Input for this task:

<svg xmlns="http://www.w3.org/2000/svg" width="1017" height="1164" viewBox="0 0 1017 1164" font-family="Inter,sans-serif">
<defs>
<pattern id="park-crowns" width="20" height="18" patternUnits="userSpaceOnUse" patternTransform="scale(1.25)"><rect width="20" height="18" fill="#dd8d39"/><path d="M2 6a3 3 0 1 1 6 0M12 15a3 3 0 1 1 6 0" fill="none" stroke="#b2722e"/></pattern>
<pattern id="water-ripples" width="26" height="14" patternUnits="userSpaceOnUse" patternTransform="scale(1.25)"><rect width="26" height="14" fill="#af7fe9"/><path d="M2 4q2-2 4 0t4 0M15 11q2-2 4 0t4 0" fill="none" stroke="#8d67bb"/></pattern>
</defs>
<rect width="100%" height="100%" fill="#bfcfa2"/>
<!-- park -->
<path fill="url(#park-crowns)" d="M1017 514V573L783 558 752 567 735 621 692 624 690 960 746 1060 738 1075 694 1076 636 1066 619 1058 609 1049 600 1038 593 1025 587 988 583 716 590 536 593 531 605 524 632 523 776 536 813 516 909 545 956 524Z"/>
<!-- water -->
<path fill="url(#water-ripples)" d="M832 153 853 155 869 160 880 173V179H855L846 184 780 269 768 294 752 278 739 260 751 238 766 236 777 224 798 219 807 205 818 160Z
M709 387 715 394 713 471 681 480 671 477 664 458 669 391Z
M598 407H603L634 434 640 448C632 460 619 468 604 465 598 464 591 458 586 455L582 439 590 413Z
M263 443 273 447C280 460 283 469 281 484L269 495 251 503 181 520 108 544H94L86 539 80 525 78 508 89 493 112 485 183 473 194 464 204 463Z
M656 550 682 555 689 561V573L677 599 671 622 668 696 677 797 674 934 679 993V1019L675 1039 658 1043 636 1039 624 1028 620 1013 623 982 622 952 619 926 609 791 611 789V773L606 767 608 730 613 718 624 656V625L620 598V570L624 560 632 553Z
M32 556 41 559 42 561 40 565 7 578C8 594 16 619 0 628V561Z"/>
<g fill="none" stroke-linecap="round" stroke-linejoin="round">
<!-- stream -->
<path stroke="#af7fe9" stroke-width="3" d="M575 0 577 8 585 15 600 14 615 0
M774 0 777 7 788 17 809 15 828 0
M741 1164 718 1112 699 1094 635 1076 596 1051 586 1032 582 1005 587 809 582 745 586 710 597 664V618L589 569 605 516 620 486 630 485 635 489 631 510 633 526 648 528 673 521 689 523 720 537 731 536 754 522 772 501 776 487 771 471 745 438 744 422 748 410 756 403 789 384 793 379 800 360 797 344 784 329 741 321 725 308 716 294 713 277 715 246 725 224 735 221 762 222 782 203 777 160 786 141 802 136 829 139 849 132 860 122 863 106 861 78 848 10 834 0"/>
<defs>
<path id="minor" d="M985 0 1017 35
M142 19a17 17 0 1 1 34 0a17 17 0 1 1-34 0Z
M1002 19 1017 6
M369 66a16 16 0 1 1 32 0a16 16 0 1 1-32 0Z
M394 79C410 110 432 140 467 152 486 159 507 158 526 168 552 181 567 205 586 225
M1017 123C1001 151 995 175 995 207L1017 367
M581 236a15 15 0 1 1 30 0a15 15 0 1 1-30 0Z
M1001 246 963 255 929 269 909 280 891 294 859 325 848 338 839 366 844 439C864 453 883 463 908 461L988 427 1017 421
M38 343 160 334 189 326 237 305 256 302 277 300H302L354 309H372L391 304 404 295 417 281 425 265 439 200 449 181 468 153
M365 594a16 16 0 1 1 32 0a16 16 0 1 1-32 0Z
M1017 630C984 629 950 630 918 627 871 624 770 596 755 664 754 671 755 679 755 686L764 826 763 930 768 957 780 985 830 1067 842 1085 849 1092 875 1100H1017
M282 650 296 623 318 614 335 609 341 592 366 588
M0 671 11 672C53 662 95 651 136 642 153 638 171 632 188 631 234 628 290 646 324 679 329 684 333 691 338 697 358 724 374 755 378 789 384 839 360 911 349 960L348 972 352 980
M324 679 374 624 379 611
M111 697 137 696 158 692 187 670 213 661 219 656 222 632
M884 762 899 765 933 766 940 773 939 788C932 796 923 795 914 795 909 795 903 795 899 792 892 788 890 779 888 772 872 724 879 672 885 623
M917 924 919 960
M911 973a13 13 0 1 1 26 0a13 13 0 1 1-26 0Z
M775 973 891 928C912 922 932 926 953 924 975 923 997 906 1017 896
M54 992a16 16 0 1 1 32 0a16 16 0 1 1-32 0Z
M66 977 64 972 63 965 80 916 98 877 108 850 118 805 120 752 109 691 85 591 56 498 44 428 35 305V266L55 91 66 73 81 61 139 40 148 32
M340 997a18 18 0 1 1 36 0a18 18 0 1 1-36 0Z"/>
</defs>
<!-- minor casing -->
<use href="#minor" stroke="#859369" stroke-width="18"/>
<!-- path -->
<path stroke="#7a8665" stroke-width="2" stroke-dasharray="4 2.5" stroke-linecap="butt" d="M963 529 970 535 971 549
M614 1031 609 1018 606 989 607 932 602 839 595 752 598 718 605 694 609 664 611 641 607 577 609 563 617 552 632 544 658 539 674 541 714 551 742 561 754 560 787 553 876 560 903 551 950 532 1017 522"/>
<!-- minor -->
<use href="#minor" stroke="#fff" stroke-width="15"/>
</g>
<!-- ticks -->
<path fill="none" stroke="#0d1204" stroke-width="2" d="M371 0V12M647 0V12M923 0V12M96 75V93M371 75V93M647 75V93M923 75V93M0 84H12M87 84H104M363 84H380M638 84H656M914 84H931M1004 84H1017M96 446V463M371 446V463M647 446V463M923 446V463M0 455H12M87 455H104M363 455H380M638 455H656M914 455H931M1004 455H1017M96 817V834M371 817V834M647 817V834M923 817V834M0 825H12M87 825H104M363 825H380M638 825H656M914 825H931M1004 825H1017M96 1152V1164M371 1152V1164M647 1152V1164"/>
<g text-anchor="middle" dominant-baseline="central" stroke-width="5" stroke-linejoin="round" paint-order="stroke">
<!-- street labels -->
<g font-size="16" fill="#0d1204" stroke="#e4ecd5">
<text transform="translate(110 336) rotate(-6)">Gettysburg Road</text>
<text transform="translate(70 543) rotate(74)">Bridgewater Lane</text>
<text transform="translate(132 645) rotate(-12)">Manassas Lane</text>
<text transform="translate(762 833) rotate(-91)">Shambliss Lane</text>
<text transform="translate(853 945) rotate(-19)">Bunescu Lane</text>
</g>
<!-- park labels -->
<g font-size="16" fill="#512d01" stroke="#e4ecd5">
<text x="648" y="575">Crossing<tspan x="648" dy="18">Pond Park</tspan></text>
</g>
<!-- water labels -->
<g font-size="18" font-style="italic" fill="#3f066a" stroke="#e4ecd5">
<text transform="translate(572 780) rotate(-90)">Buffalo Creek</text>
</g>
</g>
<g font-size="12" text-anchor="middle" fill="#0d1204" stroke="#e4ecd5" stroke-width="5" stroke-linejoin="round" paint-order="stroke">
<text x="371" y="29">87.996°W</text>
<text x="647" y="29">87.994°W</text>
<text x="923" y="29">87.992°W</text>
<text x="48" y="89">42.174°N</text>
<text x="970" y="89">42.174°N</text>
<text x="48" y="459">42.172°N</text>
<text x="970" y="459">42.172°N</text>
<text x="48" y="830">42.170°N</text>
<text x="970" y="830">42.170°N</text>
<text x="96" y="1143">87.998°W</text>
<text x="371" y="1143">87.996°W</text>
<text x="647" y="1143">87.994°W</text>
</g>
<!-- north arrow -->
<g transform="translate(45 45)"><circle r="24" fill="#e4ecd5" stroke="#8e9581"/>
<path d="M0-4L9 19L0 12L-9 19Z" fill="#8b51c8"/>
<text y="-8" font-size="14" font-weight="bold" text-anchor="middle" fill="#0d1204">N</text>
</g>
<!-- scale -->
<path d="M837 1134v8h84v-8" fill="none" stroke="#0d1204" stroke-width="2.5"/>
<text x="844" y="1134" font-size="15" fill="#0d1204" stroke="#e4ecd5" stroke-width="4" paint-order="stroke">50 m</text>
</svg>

Task details:
Go through the records above and, whenever a line includes the word "linejoin", copy it.

Expected answer:
<g fill="none" stroke-linecap="round" stroke-linejoin="round">
<g text-anchor="middle" dominant-baseline="central" stroke-width="5" stroke-linejoin="round" paint-order="stroke">
<g font-size="12" text-anchor="middle" fill="#0d1204" stroke="#e4ecd5" stroke-width="5" stroke-linejoin="round" paint-order="stroke">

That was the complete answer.